Delhi hits the bottle, goes back in time

The Delhi government’s move to upend its new excise policy on liquor and revert to the old regime of the state getting into the business of liquor sale is time travel. And that too not to a golden age, but to one that is reminiscent of pre-liberalisation India’s ‘nationalisation’.

The reversal comes after the Delhi Police’s Economic Offences Wing launched a probe alleging irregularities in liquor licence distribution. The policy flip-flop is disastrous for private sector vendors, will dent revenues including licence fees for the government, and fuel black marketing.

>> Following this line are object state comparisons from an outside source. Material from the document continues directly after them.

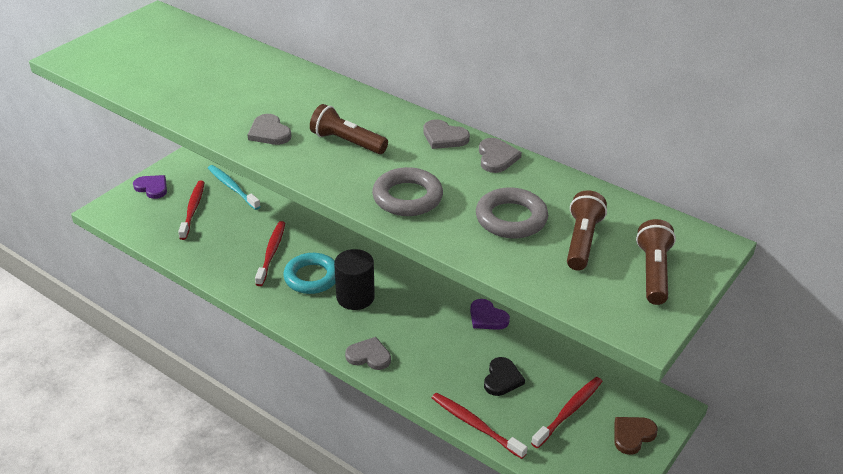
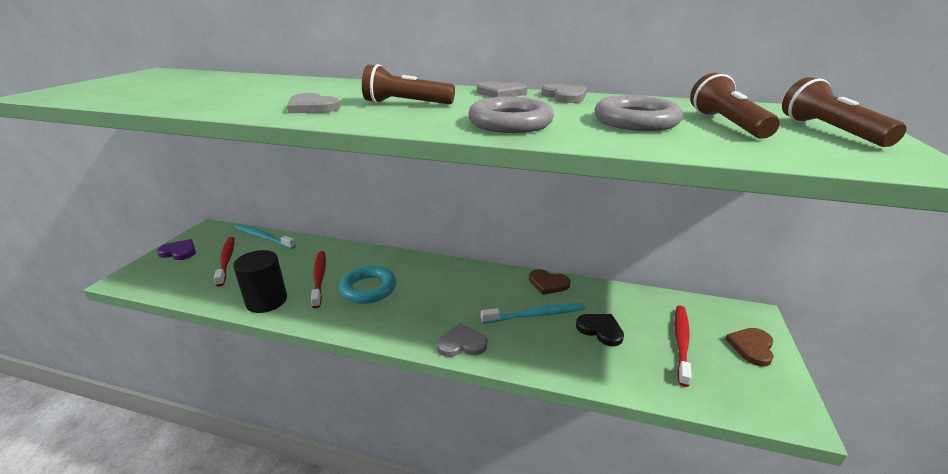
camera: 20 degrees left, 10 degrees down
black cylinder [334,249,375,310] -> black cylinder moved to [233,250,287,313]
red toothbrush [432,393,528,459] -> none
purple heart [470,299,510,330] -> brown heart [529,269,571,295]
black heart [484,357,525,396] -> black heart turned 45 degrees counterclockwise [576,314,624,346]
none -> turquoise toothbrush [481,303,585,324]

States regulate alcohol consumption through licensing of production and sale, and levy of state excise. Liquor store regulation is as distinct from liquor store ownership by the state as cocktail is from Molotov cocktail. States that have a monopoly over wholesale and retail sales of liquor (like Tamil Nadu) must open up the sector, while ensuring robust oversight, not throw the whisky with the soda water.

The excise duty on alcohol accounts for around 10-15% of own tax revenue in most states. Bootleggers grease the palms of law enforcers, excise authorities and local politicians. The higher the excise duty, the larger the gain from evasion, the higher the incentive to dodge and the bribes to be paid. Prohibition drives the trade underground. So, wiping out the illicit liquor industry calls for states to steeply cut excise duty.

A superior solution is to bring alcohol under GST. The tax captures value addition in the production chain, creating audit trails that can end illicit liquor trade and tax evasion. States could retain the power to legislate on aspects relating to liquor, and include a moderate, non-VAT element of sin tax to allay their fears over the revenue loss.